DATA UNDER STUDY »
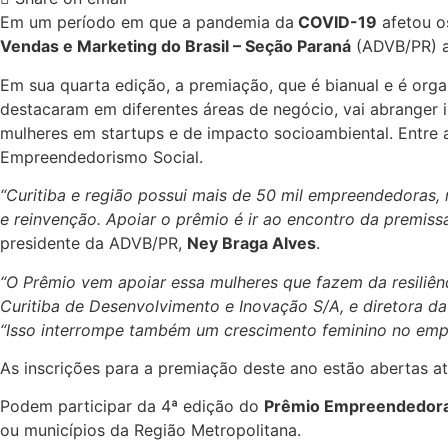
Em um período em que a pandemia da
COVID-19
afetou o
Vendas e Marketing do Brasil – Seção Paraná
(ADVB/PR) ap
Em sua quarta edição, a premiação, que é bianual e é org
destacaram em diferentes áreas de negócio, vai abranger 
mulheres em startups e de impacto socioambiental. Entre 
Empreendedorismo Social.
“Curitiba e região possui mais de 50 mil empreendedoras, 
e reinvenção. Apoiar o prêmio é ir ao encontro da premis
presidente da ADVB/PR,
Ney Braga Alves
.
“O Prêmio vem apoiar essa mulheres que fazem da resiliênc
Curitiba de Desenvolvimento e Inovação S/A, e diretora d
“Isso interrompe também um crescimento feminino no empr
As inscrições para a premiação deste ano estão abertas at
Podem participar da 4ª edição do
Prêmio Empreendedora 
ou municípios da Região Metropolitana.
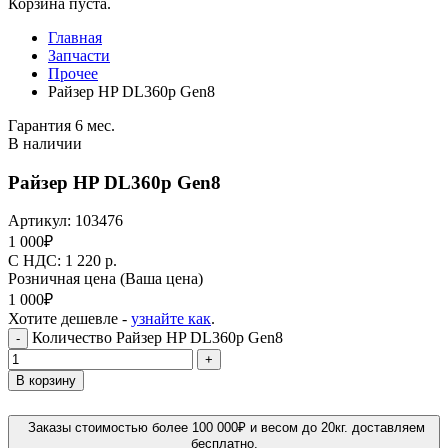
Корзина пуста.
Главная
Запчасти
Прочее
Райзер HP DL360p Gen8
Гарантия 6 мес.
В наличии
Райзер HP DL360p Gen8
Артикул:
103476
1 000
₽
C НДС: 1 220
р.
Розничная цена
(Ваша цена)
1 000
₽
Хотите дешевле -
узнайте как
.
Количество Райзер HP DL360p Gen8
-
+
В корзину
Заказы стоимостью более 100 000₽ и весом до 20кг. доставляем
бесплатно.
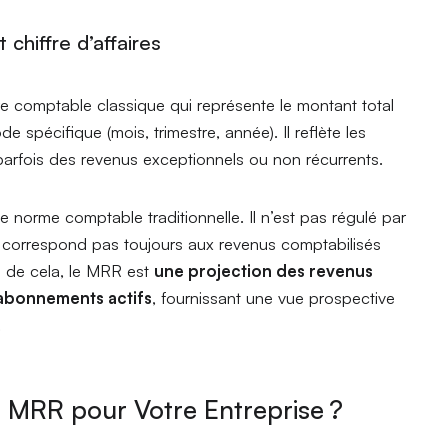
chiffre d’affaires
ure comptable classique qui représente le montant total
e spécifique (mois, trimestre, année). Il reflète les
 parfois des revenus exceptionnels ou non récurrents.
 norme comptable traditionnelle. Il n’est pas régulé par
e correspond pas toujours aux revenus comptabilisés
 de cela, le MRR est
une projection des revenus
 abonnements actifs
, fournissant une vue prospective
.
 MRR pour Votre Entreprise ?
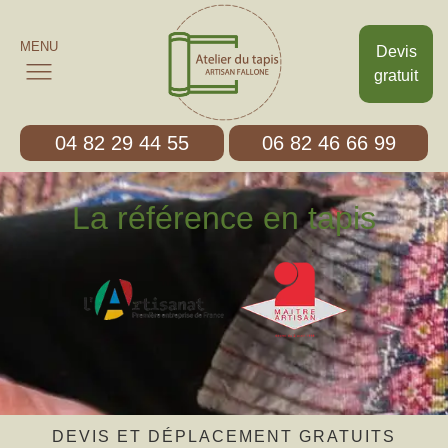
MENU
Devis
gratuit
04 82 29 44 55
06 82 46 66 99
La référence en tapis
DEVIS ET DÉPLACEMENT GRATUITS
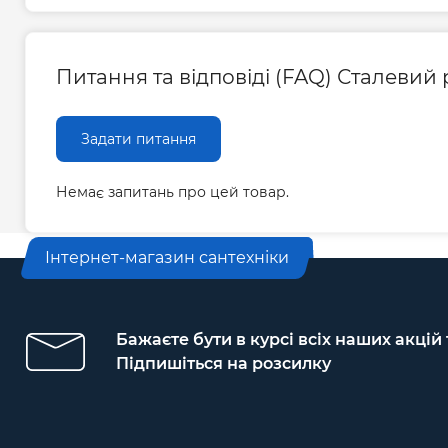
Питання та відповіді (FAQ) Сталевий
Задати питання
Немає запитань про цей товар.
Інтернет-магазин сантехніки
Бажаєте бути в курсі всіх наших акцій
Підпишіться на розсилку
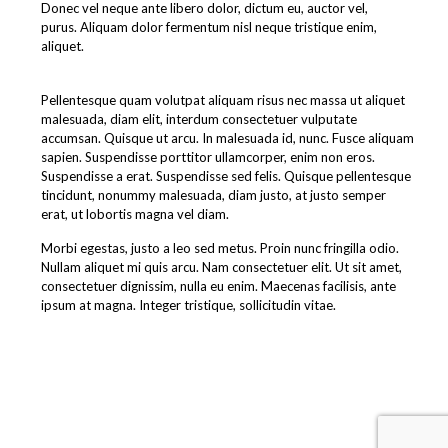
Donec vel neque ante libero dolor, dictum eu, auctor vel,
purus. Aliquam dolor fermentum nisl neque tristique enim,
aliquet.
Pellentesque quam volutpat aliquam risus nec massa ut aliquet
malesuada, diam elit, interdum consectetuer vulputate
accumsan. Quisque ut arcu. In malesuada id, nunc. Fusce aliquam
sapien. Suspendisse porttitor ullamcorper, enim non eros.
Suspendisse a erat. Suspendisse sed felis. Quisque pellentesque
tincidunt, nonummy malesuada, diam justo, at justo semper
erat, ut lobortis magna vel diam.
Morbi egestas, justo a leo sed metus. Proin nunc fringilla odio.
Nullam aliquet mi quis arcu. Nam consectetuer elit. Ut sit amet,
consectetuer dignissim, nulla eu enim. Maecenas facilisis, ante
ipsum at magna. Integer tristique, sollicitudin vitae.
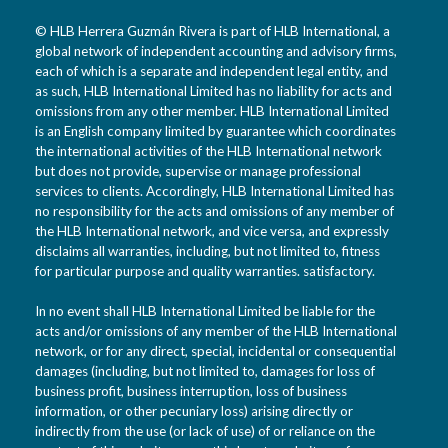
© HLB Herrera Guzmán Rivera is part of HLB International, a
global network of independent accounting and advisory firms,
each of which is a separate and independent legal entity, and
as such, HLB International Limited has no liability for acts and
omissions from any other member. HLB International Limited
is an English company limited by guarantee which coordinates
the international activities of the HLB International network
but does not provide, supervise or manage professional
services to clients. Accordingly, HLB International Limited has
no responsibility for the acts and omissions of any member of
the HLB International network, and vice versa, and expressly
disclaims all warranties, including, but not limited to, fitness
for particular purpose and quality warranties. satisfactory.
In no event shall HLB International Limited be liable for the
acts and/or omissions of any member of the HLB International
network, or for any direct, special, incidental or consequential
damages (including, but not limited to, damages for loss of
business profit, business interruption, loss of business
information, or other pecuniary loss) arising directly or
indirectly from the use (or lack of use) of or reliance on the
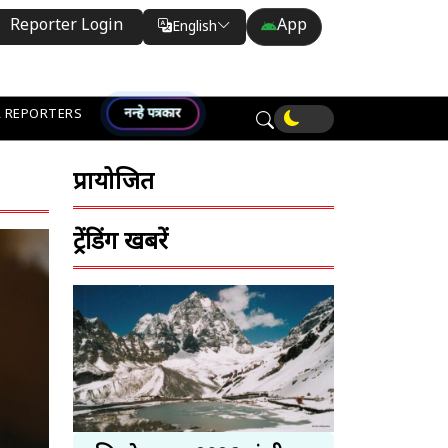
Reporter Login
App
English
Translate
नन्हे पत्रकार
 REPORTERS
प्रायोजित
ट्रेंडिंग खबरें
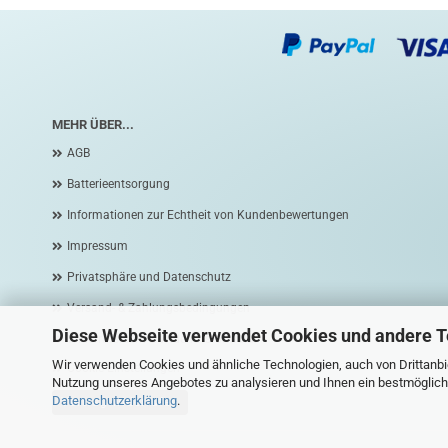
MEHR ÜBER...
AGB
Batterieentsorgung
Informationen zur Echtheit von Kundenbewertungen
Impressum
Privatsphäre und Datenschutz
Versand- & Zahlungsbedingungen
Diese Webseite verwendet Cookies und andere 
Widerrufsrecht & Widerrufsformular
Wir verwenden Cookies und ähnliche Technologien, auch von Drittanbie
Cookie Einstellungen
Nutzung unseres Angebotes zu analysieren und Ihnen ein bestmögliche
Datenschutzerklärung
.
Vertrag widerrufen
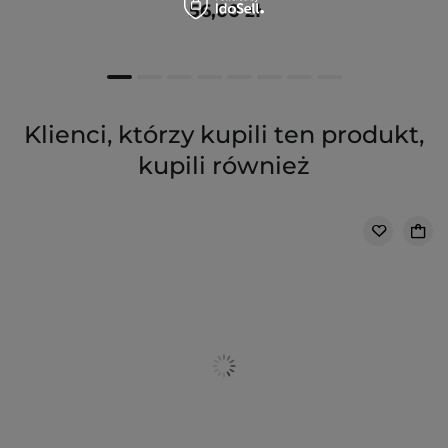
56,00 zł
Klienci, którzy kupili ten produkt,
kupili również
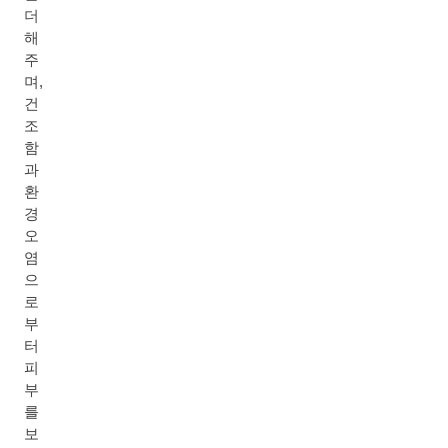
더
해
주
며,
건
조
함
과
환
경
오
염
으
로
부
터
피
부
를
보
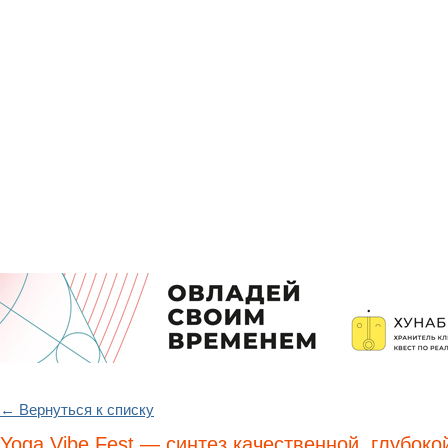
← Вернуться к списку
Yoga Vibe Fest — синтез качественной, глубокой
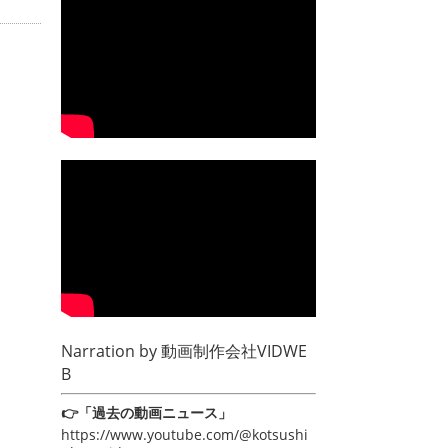
Narration by
動画制作会社VIDWE
B
👉「過去の動画ニュース」
https://www.youtube.com/@kotsushi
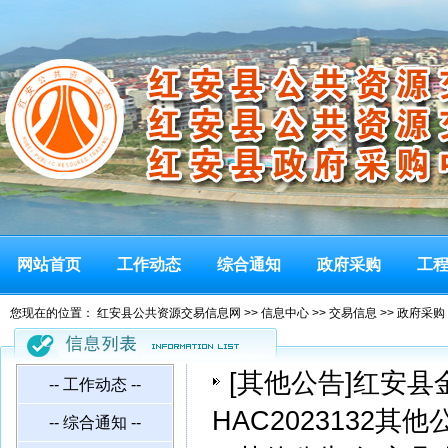
网站首页
工作动态
综合通知
政府采购
工
您现在的位置：
红安县公共资源交易信息网
>>
信息中心
>>
交易信息
>>
政府采购
[
其他公告
]
红安县
-- 工作动态 --
HAC2023132其他
-- 综合通知 --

THE TASK » When a line in the listing has the word "nunc", return that line.

THE COMPLETED TASK »
accumsan. Quisque ut arcu. In malesuada id, nunc. Fusce aliquam
Morbi egestas, justo a leo sed metus. Proin nunc fringilla odio.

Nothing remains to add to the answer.